Other really good tracks (and my favourites) are represented by the ninth track, and the longest one, which succeeds in sounding very desolate, without getting too monotonous and ends in a distant sounding acoustic passage, and the last one, with a structure similar to the introduction, meaning a four-note rawer sounding riff accompanied by a sorrowful and almost tender guitar line, with the keyboards topping. The demo also contained a re-mastered version of Twilight Of The Black Holocaust, but nothing better than you could expect on the original track. To some of the listeners track 5 might also sound pretty pointless (I was close to this conclusion), just one and a half minute of blasting (but otherwise some fine riff work!)
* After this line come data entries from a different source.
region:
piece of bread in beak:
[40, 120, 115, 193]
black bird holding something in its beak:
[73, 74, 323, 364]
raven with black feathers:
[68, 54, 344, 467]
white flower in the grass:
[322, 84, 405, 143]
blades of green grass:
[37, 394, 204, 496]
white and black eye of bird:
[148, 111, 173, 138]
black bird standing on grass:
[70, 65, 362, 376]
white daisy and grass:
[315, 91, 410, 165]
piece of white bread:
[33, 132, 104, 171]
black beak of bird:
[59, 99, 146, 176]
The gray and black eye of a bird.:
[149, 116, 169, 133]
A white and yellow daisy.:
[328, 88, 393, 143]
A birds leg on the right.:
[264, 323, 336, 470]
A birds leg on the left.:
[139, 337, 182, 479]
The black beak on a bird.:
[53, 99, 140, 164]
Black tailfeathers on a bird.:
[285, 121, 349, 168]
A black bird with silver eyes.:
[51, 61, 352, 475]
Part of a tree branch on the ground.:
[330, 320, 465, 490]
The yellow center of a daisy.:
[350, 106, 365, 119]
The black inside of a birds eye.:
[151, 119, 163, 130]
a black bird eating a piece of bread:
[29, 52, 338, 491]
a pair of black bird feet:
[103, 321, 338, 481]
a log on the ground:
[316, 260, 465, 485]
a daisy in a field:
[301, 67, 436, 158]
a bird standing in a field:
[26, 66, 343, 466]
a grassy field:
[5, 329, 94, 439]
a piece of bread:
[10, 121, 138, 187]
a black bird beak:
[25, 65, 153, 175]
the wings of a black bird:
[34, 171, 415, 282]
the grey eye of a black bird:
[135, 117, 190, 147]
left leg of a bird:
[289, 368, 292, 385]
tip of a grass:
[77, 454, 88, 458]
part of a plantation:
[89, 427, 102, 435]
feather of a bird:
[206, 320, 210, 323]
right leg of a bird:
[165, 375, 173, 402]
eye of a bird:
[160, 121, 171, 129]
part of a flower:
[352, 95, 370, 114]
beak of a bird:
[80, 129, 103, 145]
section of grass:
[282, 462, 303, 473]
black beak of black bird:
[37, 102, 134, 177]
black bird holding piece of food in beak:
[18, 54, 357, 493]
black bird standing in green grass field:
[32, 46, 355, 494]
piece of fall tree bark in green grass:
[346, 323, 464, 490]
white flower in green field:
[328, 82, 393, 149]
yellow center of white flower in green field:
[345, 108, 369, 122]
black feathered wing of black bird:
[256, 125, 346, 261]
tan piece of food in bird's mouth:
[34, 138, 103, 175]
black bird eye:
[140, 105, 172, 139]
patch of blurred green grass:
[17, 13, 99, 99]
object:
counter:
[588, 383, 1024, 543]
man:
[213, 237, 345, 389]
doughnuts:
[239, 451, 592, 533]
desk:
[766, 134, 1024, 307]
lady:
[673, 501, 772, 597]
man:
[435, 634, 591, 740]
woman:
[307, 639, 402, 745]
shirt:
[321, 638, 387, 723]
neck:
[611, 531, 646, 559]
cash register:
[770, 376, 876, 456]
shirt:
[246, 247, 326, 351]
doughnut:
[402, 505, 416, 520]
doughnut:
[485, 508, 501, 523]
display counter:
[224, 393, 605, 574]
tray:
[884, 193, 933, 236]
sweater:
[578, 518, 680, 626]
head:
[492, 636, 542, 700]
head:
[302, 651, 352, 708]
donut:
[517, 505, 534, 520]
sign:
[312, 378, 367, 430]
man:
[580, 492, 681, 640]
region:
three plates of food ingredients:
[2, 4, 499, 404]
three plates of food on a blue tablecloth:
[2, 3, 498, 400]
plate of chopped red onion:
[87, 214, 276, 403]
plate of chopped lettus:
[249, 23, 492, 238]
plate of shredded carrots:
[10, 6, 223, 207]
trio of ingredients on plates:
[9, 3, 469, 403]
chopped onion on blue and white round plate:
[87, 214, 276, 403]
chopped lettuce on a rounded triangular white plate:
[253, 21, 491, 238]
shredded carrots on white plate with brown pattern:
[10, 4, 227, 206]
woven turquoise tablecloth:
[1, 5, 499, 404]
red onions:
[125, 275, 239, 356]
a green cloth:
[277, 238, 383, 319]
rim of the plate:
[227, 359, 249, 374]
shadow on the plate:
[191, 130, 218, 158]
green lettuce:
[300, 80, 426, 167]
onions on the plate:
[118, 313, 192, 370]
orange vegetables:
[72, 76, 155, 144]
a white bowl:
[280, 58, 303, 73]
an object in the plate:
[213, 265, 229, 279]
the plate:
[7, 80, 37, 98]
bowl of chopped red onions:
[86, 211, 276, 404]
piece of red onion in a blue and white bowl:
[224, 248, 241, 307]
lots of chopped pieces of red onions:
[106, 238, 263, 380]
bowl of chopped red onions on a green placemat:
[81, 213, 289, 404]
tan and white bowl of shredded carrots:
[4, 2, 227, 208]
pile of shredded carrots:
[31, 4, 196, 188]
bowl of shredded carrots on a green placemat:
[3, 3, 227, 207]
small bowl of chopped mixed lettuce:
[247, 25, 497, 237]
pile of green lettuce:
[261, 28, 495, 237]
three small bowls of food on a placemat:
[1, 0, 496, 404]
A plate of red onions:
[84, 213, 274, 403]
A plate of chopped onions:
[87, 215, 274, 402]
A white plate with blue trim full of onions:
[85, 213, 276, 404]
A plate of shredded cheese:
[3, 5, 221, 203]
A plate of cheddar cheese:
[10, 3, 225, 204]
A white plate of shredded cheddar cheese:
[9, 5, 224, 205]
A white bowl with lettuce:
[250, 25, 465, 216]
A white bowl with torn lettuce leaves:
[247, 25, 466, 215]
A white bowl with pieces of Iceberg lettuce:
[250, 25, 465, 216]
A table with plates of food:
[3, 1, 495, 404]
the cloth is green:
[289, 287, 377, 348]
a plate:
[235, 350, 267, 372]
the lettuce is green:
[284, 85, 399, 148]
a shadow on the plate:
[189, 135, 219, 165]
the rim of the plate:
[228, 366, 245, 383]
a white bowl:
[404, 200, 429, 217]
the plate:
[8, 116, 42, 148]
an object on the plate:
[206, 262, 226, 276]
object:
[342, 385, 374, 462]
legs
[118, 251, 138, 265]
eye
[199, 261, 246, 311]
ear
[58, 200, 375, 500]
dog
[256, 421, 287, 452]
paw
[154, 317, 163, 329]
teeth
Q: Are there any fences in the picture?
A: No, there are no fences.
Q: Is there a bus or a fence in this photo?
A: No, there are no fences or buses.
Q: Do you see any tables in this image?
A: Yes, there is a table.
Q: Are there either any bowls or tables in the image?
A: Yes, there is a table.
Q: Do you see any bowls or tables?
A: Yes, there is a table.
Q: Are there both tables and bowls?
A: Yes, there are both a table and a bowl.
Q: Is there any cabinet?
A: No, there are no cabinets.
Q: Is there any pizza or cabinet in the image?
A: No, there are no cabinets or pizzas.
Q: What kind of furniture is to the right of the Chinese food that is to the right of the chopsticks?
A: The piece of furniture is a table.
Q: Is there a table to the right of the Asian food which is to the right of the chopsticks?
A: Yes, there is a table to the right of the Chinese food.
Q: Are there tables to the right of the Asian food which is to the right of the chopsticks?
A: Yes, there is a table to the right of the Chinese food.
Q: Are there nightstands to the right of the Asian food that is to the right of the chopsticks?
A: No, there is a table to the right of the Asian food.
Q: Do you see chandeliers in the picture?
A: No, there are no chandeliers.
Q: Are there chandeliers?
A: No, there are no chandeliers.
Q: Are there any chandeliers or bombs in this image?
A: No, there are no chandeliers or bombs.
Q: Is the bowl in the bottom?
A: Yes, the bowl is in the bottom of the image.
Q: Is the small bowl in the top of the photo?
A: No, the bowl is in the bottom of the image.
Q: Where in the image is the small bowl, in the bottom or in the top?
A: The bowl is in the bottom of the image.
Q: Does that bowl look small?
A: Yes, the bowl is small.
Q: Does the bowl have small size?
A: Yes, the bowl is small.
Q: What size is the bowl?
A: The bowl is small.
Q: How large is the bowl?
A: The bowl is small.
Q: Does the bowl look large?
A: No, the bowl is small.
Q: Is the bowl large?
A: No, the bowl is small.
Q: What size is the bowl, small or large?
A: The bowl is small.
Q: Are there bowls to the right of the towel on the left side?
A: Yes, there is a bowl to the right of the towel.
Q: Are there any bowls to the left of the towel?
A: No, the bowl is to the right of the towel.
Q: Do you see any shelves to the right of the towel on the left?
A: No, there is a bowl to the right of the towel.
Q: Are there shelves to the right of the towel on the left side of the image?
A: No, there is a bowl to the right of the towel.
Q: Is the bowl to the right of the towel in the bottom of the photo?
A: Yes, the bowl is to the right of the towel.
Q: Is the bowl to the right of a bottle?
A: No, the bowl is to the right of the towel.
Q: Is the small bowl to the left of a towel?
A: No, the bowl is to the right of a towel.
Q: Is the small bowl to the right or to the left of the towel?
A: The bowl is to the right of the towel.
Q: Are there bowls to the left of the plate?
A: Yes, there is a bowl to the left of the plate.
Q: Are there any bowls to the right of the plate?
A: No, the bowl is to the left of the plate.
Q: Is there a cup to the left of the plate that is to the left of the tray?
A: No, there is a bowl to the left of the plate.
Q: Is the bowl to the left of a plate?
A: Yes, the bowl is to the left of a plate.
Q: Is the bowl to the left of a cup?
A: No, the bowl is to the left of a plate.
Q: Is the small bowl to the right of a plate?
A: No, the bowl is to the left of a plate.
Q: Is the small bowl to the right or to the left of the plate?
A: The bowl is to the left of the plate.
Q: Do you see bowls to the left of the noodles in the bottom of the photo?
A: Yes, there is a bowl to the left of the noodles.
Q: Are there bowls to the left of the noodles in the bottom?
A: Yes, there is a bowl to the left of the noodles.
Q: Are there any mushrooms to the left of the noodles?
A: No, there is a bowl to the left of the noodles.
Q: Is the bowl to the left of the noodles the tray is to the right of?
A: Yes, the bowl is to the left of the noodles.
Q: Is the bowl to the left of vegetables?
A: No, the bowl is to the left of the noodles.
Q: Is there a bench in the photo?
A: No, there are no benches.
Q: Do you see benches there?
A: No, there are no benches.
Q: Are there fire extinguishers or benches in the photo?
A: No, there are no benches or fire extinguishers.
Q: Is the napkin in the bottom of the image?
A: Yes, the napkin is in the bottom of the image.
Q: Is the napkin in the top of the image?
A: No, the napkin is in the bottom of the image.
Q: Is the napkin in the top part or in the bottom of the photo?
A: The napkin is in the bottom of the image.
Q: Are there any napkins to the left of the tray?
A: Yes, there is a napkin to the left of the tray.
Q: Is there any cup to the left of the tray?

The singular and giant flaw that made this album an acquired taste is the production, which can be intolerable even for black metal standards. The guitars are buried, and so are the drums, so you cannot decipher the gems this thing holds unless you are a bat or something like that (I wonder if somebody would like to be my Catwoman, hehe, what a shitty joke). Hellhammer said once that the sole purpose of bad production is hiding the lack of talent, but he was wrong here. That buzzing and humming production needed to be purged in some degree of all the static, but the guys didn't give a shit on our opinions, so... Anyway, the vocals are my favourite in the black metal genre, very venomous and high-pitched. And since I heard the hype about the LLN gettin' doped to make their music, I could make some connections between their altered states and the riffs deformed beyond any human or inhuman recognition.
As a conclusion: get schooled, dudes. I mean get this shit now!